Here's Sarah Holifield with her essay for KUHF's This I Believe.
"I believe in picking blackberries in April with my dad. When I think about blackberries, I am five year old again, and I can't help but be happy, if only for a moment, no matter what else is going on in my life at the time.
When I was growing up, there was a large field between our back yard and the road. We lived in Houston but when I was in this field, I felt like I was in another place, a beautiful place. I loved this field and I especially loved it in April. My birthday is in April, and a birthday is very special to a child. Mine was made even more special by the appearance of blackberries in that field.
My dad would take me through the fence when the blackberries were ripe and give me a giant mixing bowl to fill. My dad and I were the only people who ever went there. I learned to look for red berries because they were easier to spot than the deep, almost black, purple color of the ripe berries, but where there was red, there would be purple, and purple was what I wanted. I loved how the purple would stain my fingers and tongue. I also loved how each individual piece burst on my tongue and filled my mouth with the sweet, tangy juice.
The blackberry bushes had thorns, which made it hard to pick the fruit but that didn't stop us and we always filled our bowls to the brim. My dad and I would come back through the fence and present two large mixing bowls full of blackberries to my mom and my little sister.

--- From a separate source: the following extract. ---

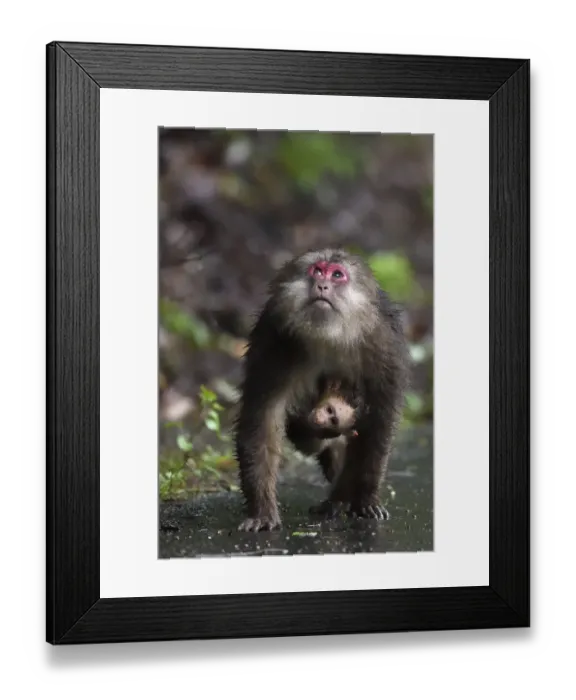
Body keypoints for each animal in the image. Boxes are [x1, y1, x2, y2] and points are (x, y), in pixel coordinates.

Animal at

In the last several years, we've only gone once. The field doesn't seem as vast and impressive to me now, like it did when I was five. It's also getting overgrown, but it is still there, in the middle of the city. It is a part of my childhood that will always be there for me to reflect upon. I believe people should grow up but never completely leave childhood behind. I never want to forget how such a simple thing brought such a feeling of pure joy and happiness, and I never will. I'm not saying "I don't wanna grow up." I am saying that keeping in touch with my childhood innocence and wonder until the end of my life will keep me well. This I believe."